Reproduce every line of the following data, character for character, with nothing added, dropped, or reordered.

- **MATERIAL FOR THIS TASK**:
⟨

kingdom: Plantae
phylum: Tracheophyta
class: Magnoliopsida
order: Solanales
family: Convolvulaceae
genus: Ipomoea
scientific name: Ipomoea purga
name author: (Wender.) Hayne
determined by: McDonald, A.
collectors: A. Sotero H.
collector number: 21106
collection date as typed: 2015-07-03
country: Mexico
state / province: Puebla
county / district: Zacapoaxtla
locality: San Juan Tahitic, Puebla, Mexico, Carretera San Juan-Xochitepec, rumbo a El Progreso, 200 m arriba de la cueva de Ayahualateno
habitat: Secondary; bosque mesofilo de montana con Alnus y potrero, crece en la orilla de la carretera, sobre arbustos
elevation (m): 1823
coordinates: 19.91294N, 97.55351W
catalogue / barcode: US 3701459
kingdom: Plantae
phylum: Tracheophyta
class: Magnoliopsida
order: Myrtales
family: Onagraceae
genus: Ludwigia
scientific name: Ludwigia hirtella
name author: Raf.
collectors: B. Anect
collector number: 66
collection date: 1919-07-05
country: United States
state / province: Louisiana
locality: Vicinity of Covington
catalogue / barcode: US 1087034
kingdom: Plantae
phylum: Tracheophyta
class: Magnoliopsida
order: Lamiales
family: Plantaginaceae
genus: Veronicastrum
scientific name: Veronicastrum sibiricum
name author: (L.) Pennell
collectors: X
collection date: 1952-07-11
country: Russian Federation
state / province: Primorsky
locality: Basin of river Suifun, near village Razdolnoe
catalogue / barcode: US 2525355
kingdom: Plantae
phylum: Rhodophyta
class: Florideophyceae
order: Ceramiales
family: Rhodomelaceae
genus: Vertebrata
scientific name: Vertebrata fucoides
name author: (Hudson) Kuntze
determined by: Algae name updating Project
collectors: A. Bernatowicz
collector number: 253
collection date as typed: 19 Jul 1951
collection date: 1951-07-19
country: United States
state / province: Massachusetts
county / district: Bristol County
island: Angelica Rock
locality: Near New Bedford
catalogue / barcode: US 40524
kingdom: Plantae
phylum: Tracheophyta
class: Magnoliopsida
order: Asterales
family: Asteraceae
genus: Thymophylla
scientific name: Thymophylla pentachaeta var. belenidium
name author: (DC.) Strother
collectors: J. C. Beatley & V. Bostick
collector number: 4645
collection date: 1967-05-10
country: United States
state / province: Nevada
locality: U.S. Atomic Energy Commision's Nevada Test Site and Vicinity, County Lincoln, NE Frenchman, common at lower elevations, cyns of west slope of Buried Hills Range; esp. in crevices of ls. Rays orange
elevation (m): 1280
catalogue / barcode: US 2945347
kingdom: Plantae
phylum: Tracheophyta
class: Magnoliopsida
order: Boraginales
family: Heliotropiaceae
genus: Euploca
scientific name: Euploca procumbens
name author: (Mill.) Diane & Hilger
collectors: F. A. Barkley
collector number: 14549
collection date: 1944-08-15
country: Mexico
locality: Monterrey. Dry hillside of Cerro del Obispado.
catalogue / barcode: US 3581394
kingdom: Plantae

⟩

- **TASK RESULT**:
kingdom: Plantae
phylum: Tracheophyta
class: Magnoliopsida
order: Solanales
family: Convolvulaceae
genus: Ipomoea
scientific name: Ipomoea purga
name author: (Wender.) Hayne
determined by: McDonald, A.
collectors: A. Sotero H.
collector number: 21106
collection date as typed: 2015-07-03
country: Mexico
state / province: Puebla
county / district: Zacapoaxtla
locality: San Juan Tahitic, Puebla, Mexico, Carretera San Juan-Xochitepec, rumbo a El Progreso, 200 m arriba de la cueva de Ayahualateno
habitat: Secondary; bosque mesofilo de montana con Alnus y potrero, crece en la orilla de la carretera, sobre arbustos
elevation (m): 1823
coordinates: 19.91294N, 97.55351W
catalogue / barcode: US 3701459
kingdom: Plantae
phylum: Tracheophyta
class: Magnoliopsida
order: Myrtales
family: Onagraceae
genus: Ludwigia
scientific name: Ludwigia hirtella
name author: Raf.
collectors: B. Anect
collector number: 66
collection date: 1919-07-05
country: United States
state / province: Louisiana
locality: Vicinity of Covington
catalogue / barcode: US 1087034
kingdom: Plantae
phylum: Tracheophyta
class: Magnoliopsida
order: Lamiales
family: Plantaginaceae
genus: Veronicastrum
scientific name: Veronicastrum sibiricum
name author: (L.) Pennell
collectors: X
collection date: 1952-07-11
country: Russian Federation
state / province: Primorsky
locality: Basin of river Suifun, near village Razdolnoe
catalogue / barcode: US 2525355
kingdom: Plantae
phylum: Rhodophyta
class: Florideophyceae
order: Ceramiales
family: Rhodomelaceae
genus: Vertebrata
scientific name: Vertebrata fucoides
name author: (Hudson) Kuntze
determined by: Algae name updating Project
collectors: A. Bernatowicz
collector number: 253
collection date as typed: 19 Jul 1951
collection date: 1951-07-19
country: United States
state / province: Massachusetts
county / district: Bristol County
island: Angelica Rock
locality: Near New Bedford
catalogue / barcode: US 40524
kingdom: Plantae
phylum: Tracheophyta
class: Magnoliopsida
order: Asterales
family: Asteraceae
genus: Thymophylla
scientific name: Thymophylla pentachaeta var. belenidium
name author: (DC.) Strother
collectors: J. C. Beatley & V. Bostick
collector number: 4645
collection date: 1967-05-10
country: United States
state / province: Nevada
locality: U.S. Atomic Energy Commision's Nevada Test Site and Vicinity, County Lincoln, NE Frenchman, common at lower elevations, cyns of west slope of Buried Hills Range; esp. in crevices of ls. Rays orange
elevation (m): 1280
catalogue / barcode: US 2945347
kingdom: Plantae
phylum: Tracheophyta
class: Magnoliopsida
order: Boraginales
family: Heliotropiaceae
genus: Euploca
scientific name: Euploca procumbens
name author: (Mill.) Diane & Hilger
collectors: F. A. Barkley
collector number: 14549
collection date: 1944-08-15
country: Mexico
locality: Monterrey. Dry hillside of Cerro del Obispado.
catalogue / barcode: US 3581394
kingdom: Plantae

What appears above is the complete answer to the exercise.